Enough brooding. I take a deep breath. Somewhere along the way, I’ve forgotten I wanted to buy Tomas out as soon as possible. But I need to recommit to that plan. I need to raise one point three million euros as soon as possible. Rosa’s fiancé Leo is rich—maybe he’ll lend me the money. Then again, he works with Tomas, so he’ll probably take his side. Jon Burke retired as a very wealthy lawyer and is only involved in the Legal Aid Society because he feels like he has to make amends for being a shark attorney. Maybe he’ll want to become a partner in a gym. Worst case, I could ask Ciro del Barba. I’ve only met the man once, but I get the sense that he’d find it funny to buy Tomas out. Yes, that’s like jumping from the frying pan into the fire, but I’m willing to do it anyway.
My trip to Valencia is next weekend. I’m going to meet my father there. If he turns out to be loving and supportive, the parent I’ve always dreamed of having, then great. If he’s trying to get me married off to some Russian guy, then I’ll firmly point out that he’s being ridiculous. Once I’ve got that sorted, I’ll come back home and focus on what’s truly important.
My gym, and wrestling control of it away from Tomas Aguilar.

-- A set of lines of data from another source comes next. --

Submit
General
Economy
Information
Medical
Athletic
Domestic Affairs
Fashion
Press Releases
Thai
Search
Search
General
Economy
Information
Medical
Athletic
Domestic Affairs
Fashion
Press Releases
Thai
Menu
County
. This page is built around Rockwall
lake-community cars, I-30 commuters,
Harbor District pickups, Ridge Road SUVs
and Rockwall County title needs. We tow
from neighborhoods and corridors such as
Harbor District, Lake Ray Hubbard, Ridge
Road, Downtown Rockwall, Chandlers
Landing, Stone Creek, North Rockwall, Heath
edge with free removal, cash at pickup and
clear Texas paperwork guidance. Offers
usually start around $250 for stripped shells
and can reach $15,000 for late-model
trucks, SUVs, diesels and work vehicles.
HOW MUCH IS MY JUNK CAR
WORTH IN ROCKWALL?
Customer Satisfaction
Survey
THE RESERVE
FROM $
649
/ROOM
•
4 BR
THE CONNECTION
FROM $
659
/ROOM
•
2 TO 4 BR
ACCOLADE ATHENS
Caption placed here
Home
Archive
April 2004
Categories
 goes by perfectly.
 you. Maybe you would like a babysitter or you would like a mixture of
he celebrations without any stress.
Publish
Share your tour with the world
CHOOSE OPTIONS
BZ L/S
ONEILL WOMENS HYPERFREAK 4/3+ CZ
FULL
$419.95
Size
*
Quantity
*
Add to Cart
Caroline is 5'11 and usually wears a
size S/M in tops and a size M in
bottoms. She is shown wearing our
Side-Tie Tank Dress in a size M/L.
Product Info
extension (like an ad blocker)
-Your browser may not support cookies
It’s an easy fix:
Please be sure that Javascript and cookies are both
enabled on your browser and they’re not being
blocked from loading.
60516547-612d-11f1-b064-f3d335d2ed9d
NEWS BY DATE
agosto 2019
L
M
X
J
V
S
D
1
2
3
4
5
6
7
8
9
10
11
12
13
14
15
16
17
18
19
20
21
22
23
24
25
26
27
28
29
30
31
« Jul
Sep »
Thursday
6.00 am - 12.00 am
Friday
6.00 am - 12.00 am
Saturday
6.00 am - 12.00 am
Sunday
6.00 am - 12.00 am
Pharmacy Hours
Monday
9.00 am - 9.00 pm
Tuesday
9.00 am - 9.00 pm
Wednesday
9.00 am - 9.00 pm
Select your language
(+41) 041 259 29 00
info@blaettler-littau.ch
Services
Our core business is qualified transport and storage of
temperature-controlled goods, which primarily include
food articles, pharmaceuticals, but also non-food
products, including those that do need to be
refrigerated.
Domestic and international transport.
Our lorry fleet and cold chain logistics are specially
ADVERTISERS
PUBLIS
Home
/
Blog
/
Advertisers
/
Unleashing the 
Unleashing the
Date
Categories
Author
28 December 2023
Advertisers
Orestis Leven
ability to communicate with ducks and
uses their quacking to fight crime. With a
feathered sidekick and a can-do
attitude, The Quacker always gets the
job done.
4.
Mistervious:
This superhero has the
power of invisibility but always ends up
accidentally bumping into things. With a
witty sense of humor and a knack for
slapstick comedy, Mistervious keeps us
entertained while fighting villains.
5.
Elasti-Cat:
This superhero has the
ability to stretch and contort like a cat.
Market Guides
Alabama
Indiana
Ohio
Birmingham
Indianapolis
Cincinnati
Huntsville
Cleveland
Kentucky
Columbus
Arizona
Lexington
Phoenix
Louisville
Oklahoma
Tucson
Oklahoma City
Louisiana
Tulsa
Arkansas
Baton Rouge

I’m surveying the contents of my refrigerator bleakly when there’s a knock on the door.
I open it to find Tomas.
I contemplate slamming the door in his face, but as satisfying as that would be, Tomas has done nothing wrong. He’s never lied to me. If my heart is broken, it’s my fault.
I step aside silently.
He comes into my space. “No dildo today?” he asks, looking at my bedside table, laughter coating his voice. “Pity.”
Haha. I’m not amused. “What do you want, Tomas?”
His expression turns alert. “You sound angry.”
I’m angry, but not with him. I’m furious with myself. “I’m not. Why are you here?”
He takes a step toward me, and I back away. He stops immediately. “Are you afraid of me, Ali?” he asks quietly. “Is this because of the men I killed? I’m not going to apologize for that.” He clenches his hands into fists. “But I’m not capable of hurting you, dolcezza. I would rather tear my heart out first.”
I have many complicated feelings about Tomas, but fear isn’t one of them. “I’m not afraid of you. I don’t know why, but I’m not. I’ve never been.”